Data and its (dis)contents: A survey of dataset development and use in machine learning research

Published 9 Dec 2020 in cs.LG | (2012.05345v1)

Abstract: Datasets have played a foundational role in the advancement of machine learning research. They form the basis for the models we design and deploy, as well as our primary medium for benchmarking and evaluation. Furthermore, the ways in which we collect, construct and share these datasets inform the kinds of problems the field pursues and the methods explored in algorithm development. However, recent work from a breadth of perspectives has revealed the limitations of predominant practices in dataset collection and use. In this paper, we survey the many concerns raised about the way we collect and use data in machine learning and advocate that a more cautious and thorough understanding of data is necessary to address several of the practical and ethical issues of the field.

Abstract PDF Upgrade to Chat

Citations (474)

View on Semantic Scholar

Summary

The paper rigorously surveys dataset practices in ML and exposes significant representational biases and ethical concerns.
The paper highlights how spurious data artifacts lead models to rely on superficial correlations rather than genuine reasoning.
The paper critiques inadequate documentation and ethical oversight, urging a shift toward more responsible, context-aware dataset development.

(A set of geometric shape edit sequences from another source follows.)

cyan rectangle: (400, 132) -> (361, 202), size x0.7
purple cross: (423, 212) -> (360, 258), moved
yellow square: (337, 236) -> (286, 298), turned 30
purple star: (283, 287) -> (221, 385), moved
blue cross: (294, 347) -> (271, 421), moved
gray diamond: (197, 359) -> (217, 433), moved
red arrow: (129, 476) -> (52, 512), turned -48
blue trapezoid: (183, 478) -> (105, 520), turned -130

An Analysis of Dataset Practices in Machine Learning

The paper "Data and its (dis)contents: A survey of dataset development and use in machine learning research" by Amandalynne Paullada and colleagues provides a critical examination of datasets, which are pivotal in ML research. The authors meticulously dissect both the strengths and pitfalls of current dataset practices in ML, emphasizing the scientific and ethical implications of data usage.

Key Points

The paper discusses the foundational role of datasets, highlighting their significance in both model development and evaluation. However, it reveals several concerns regarding dataset collection and use:

Represenational Bias: A major issue identified is the under-representation of diverse sociodemographic groups. This is evident in datasets that skew towards Western-centric data or under-represent certain racial and gender groups.
Spurious Data Artifacts: The research points to the reliance of ML models on artificial cues rather than genuine task-related reasoning. This is often due to unintentional correlations in datasets that models exploit.
Legitimization of Unjust Tasks: The paper argues that some datasets erroneously legitimize pseudoscientific tasks, such as predicting personal traits from facial images, which are not only ethically dubious but also scientifically unsound.
Annotation and Documentation: The paper identifies a lack of rigorous documentation and annotation standards, contributing to the inadequate representation of real-world tasks, thus hindering replicability.

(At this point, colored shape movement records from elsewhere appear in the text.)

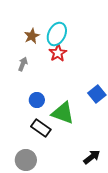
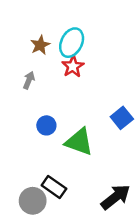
black rectangle: (41, 128) -> (54, 187), moved
black arrow: (92, 157) -> (116, 197), size x1.4

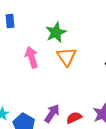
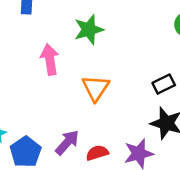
orange triangle: (67, 57) -> (96, 88), moved

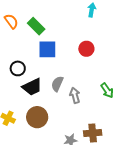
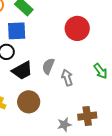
blue square: (47, 49) -> (17, 31), moved
red circle: (86, 49) -> (77, 28), size x1.5

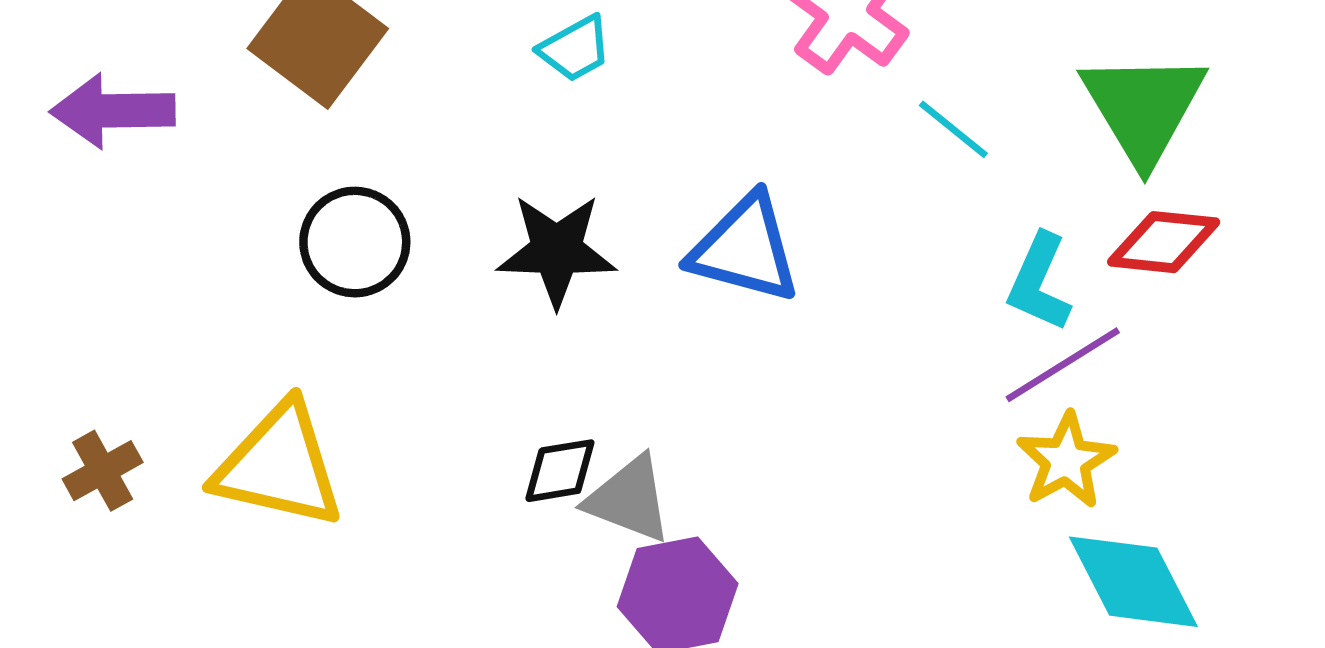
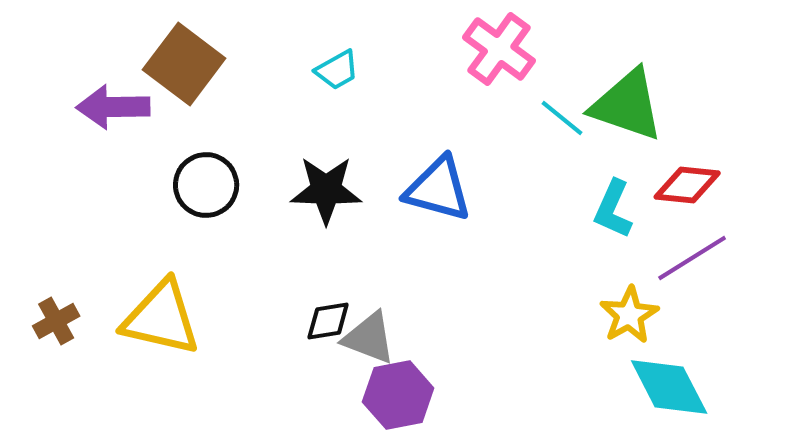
green triangle: (1143, 107) -> (627, 105), moved, turned -40
purple arrow: (113, 111) -> (113, 107), moved
purple line: (1063, 365) -> (692, 258), moved

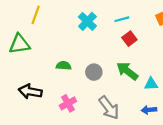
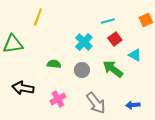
yellow line: (36, 15) -> (38, 17), moved
cyan cross: (87, 21) -> (84, 42), moved
cyan triangle: (151, 84) -> (135, 55), moved, turned 32

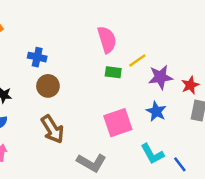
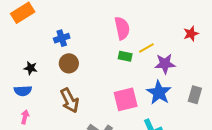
blue cross: (37, 57) -> (62, 38), turned -35
red star: (190, 85) -> (191, 34), moved
blue star: (156, 111) -> (159, 93), size x1.4

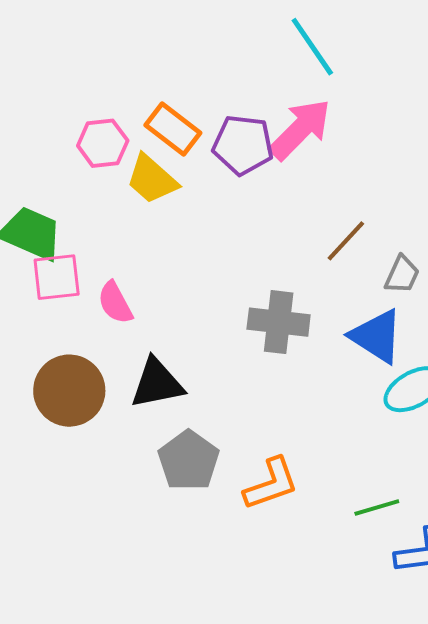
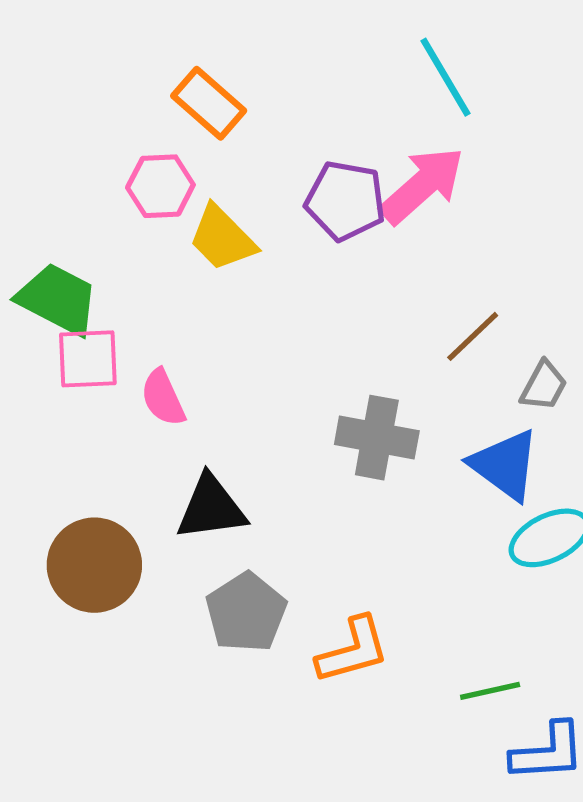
orange rectangle: (173, 129) -> (209, 103), moved
brown circle: (69, 391) -> (94, 565), moved

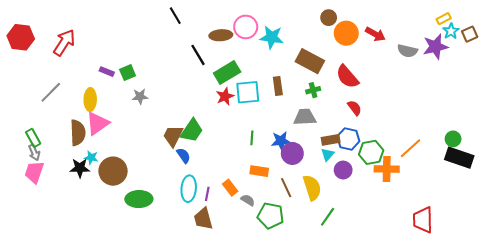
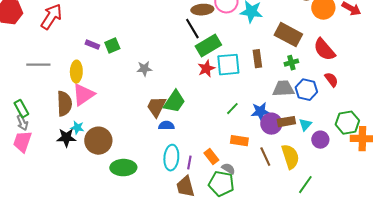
black line: (198, 55) -> (192, 29), moved
gray line: (51, 92) -> (38, 65), turned 45
gray star: (140, 96) -> (144, 69), moved
green line: (252, 138) -> (232, 109), turned 40
blue hexagon: (348, 139) -> (306, 90), moved
brown rectangle: (331, 140) -> (286, 122), moved
blue semicircle: (183, 156) -> (166, 126), turned -56
green pentagon: (271, 216) -> (221, 184), moved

Challenges in Current Approaches

Efforts to mitigate dataset biases and enhance model robustness, while well-intentioned, often fail to address the foundational issues. The researchers critique approaches that rely on adversarial datasets or bias mitigation techniques as insufficient, since they may address only superficial dataset flaws without tackling underlying ethical or contextual shortcomings.

Dataset Culture

The research also scrutinizes the broader ML culture, including:

Benchmarking Practices: While benchmarks are crucial for gauging progress, a hyper-focus on benchmark-driven metrics can stifle innovative approaches and overlook context-specific applications.
Data Management: There is a noted gap in secure data storage and ethical dissemination, especially concerning privacy and informed consent, which highlights the need for comprehensive data governance.
Legal and Ethical Concerns: The proliferation of datasets scraped from the internet raises issues of copyright, privacy, and misuse, necessitating a re-evaluation of legal frameworks.

Implications and Future Directions

The paper advocates for a paradigm shift toward a dataset culture that prioritizes ethical considerations, contextual relevance, and collaborative development practices. Future challenges in AI could benefit from smaller, more carefully curated datasets that focus on genuine task representation and equitable deployment.

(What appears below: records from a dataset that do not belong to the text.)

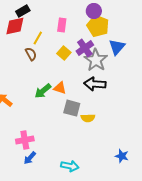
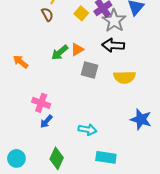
orange triangle: (60, 88) -> (77, 49), turned -48
yellow semicircle: (88, 118) -> (124, 77), moved, size x1.5
pink cross: (25, 140) -> (41, 103), turned 30
blue star: (122, 156) -> (141, 119), size x1.5

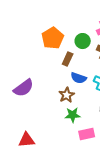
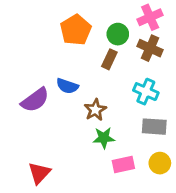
brown rectangle: (68, 59) -> (109, 59), moved
blue semicircle: (79, 78) -> (67, 86), moved
red triangle: (27, 140) -> (39, 173), turned -42

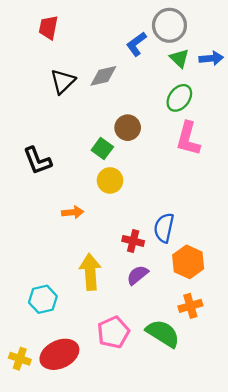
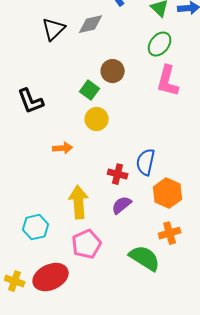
pink pentagon: (113, 332) -> (87, 244), moved

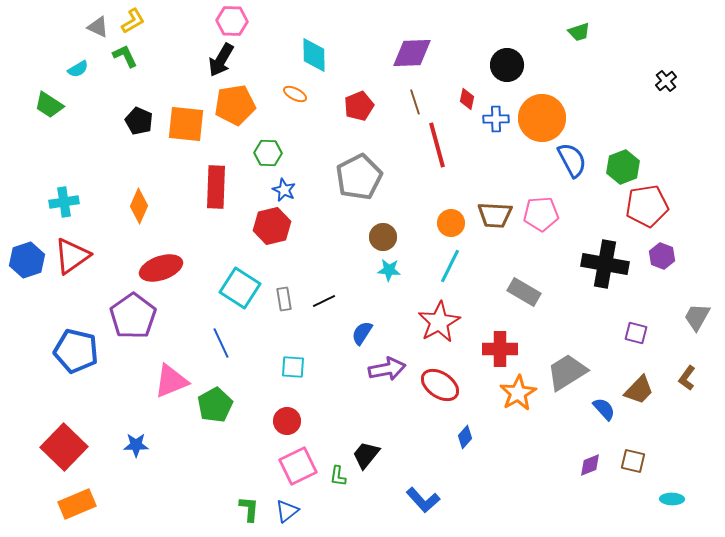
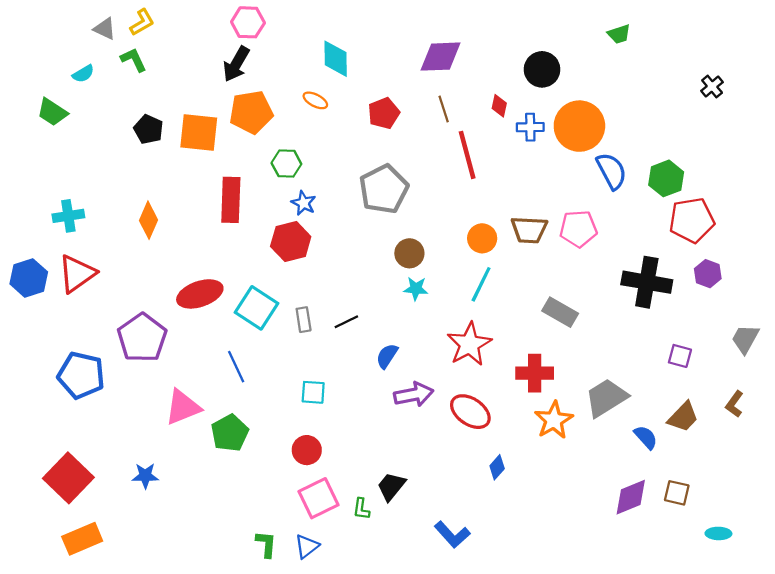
red ellipse: (161, 268) -> (200, 294), moved
purple diamond: (590, 465) -> (631, 497), size x1.5

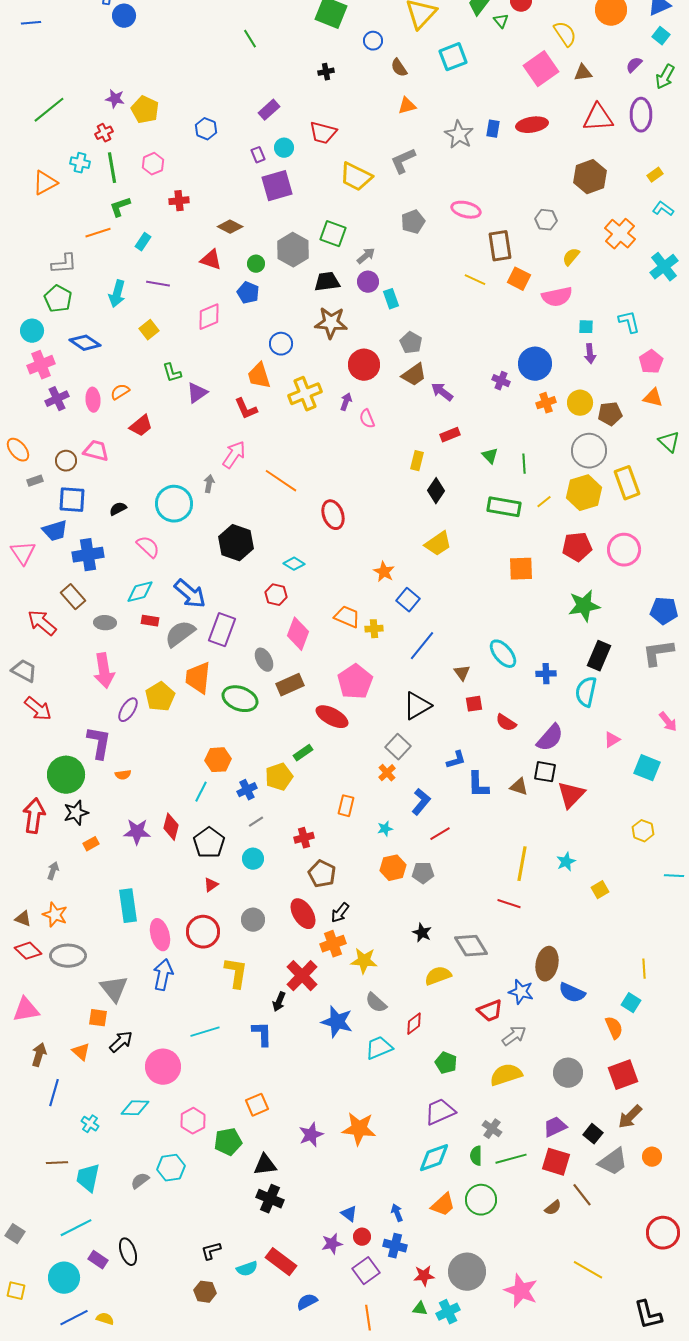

Such a shift may inspire new machine learning methods beyond scale-dependent approaches, fostering a field more attuned to human impacts and ethical obligations. The analytical lens offered by this paper underscores the need for interdisciplinary collaboration and a more conscientious approach to dataset design and use.

By addressing these multifaceted issues, researchers and practitioners can better align their work with societal values and mitigate potential harms associated with ML technologies.